The Lord completely surprised me with a position I didn't know existed and uses my gifts in a place that is already dear to my heart. I never imagined that I would be working for Samaritan's Purse in Haiti for 5 months. I will specifically be working at the Greta Home and Academy in L'acul. To say I am excited would be an understatement, I am humbled, thankful, thrilled, nervous and much more. God has already been teaching and preparing me for this season, as I know he will continue to do.

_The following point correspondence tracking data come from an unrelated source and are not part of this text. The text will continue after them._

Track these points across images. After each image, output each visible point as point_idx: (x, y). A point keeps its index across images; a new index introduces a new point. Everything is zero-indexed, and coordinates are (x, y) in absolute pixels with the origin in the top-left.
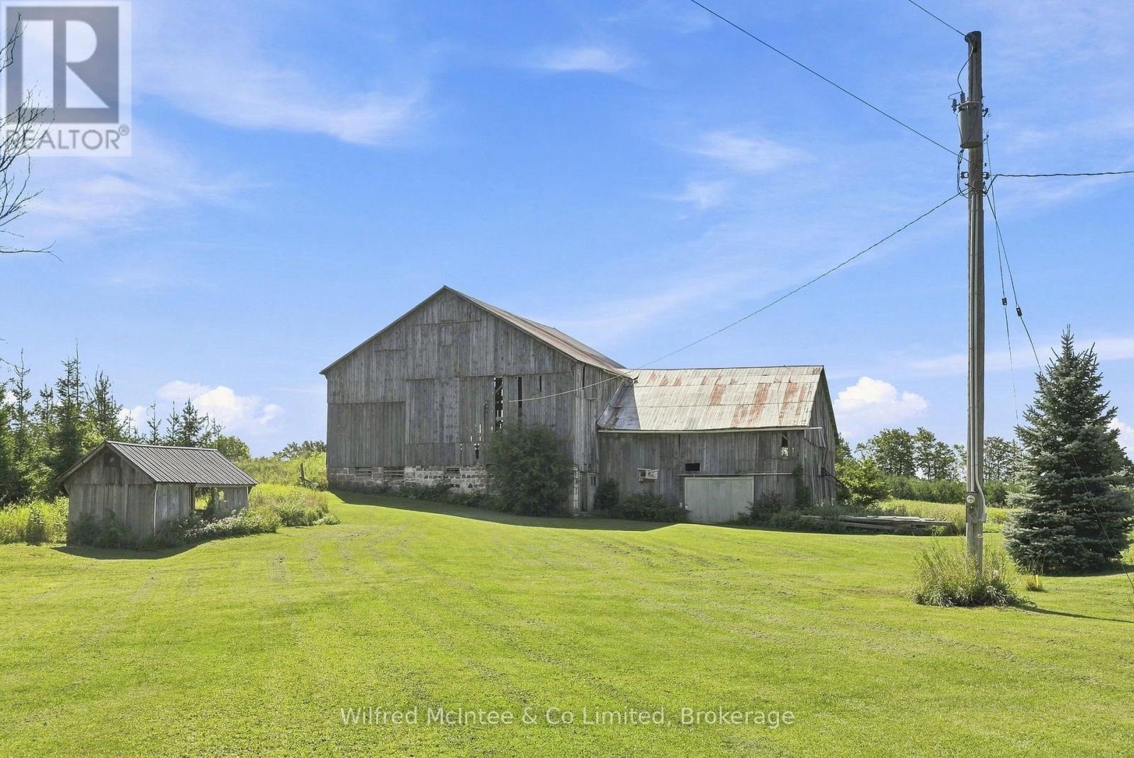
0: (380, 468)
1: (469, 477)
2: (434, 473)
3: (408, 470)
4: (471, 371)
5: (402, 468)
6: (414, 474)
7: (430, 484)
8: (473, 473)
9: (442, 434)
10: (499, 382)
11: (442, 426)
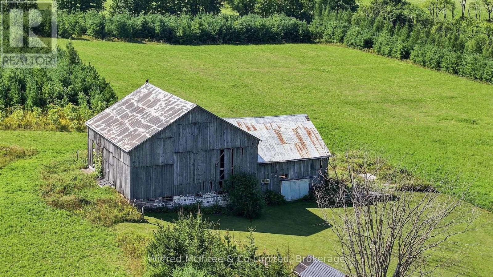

I think it is easy for Christians, especially in my generation, to look at missionaries and think that their lives are full of adventure and excitement. Now that I will get a taste of this life for 5 months, I am already seeing the reality of it. Cold showers, spiders, lack of Wi-Fi and electricity, spiders, long hot days, and did I mention spiders? But despite these harsh realities, I am excited. I feel like for the first time I am stepping into something where I have no idea what to expect and no way to really prepare for it. Therefore, I have nothing but Jesus- and what a comfort that is. To me, that's where the real adventure is, in what I will learn from my complete dependence on my Savior.

I would be lying if I said I was not a little scared. I know that God does not bring fear, but he casts it out. However, in a way I have learned to appreciate fear. For me, when I find myself afraid, God is at work with something much bigger than I realize. Therefore, I think it is okay to have fear, it is just what you do with that fear that matters. Will you let it keep you from the greatness God has for you, or will you put feet to faith and step out in courage?

Thank you so much for reading this if you have made it this far. I just learned so much from this journey already that I wanted to share this process from the past few months. Please please pray for me. I need a strong prayer team for this upcoming season. I will be gone from January- May and will do my best to post updates on this blog.

Until then, remember that God is always good and always faithful.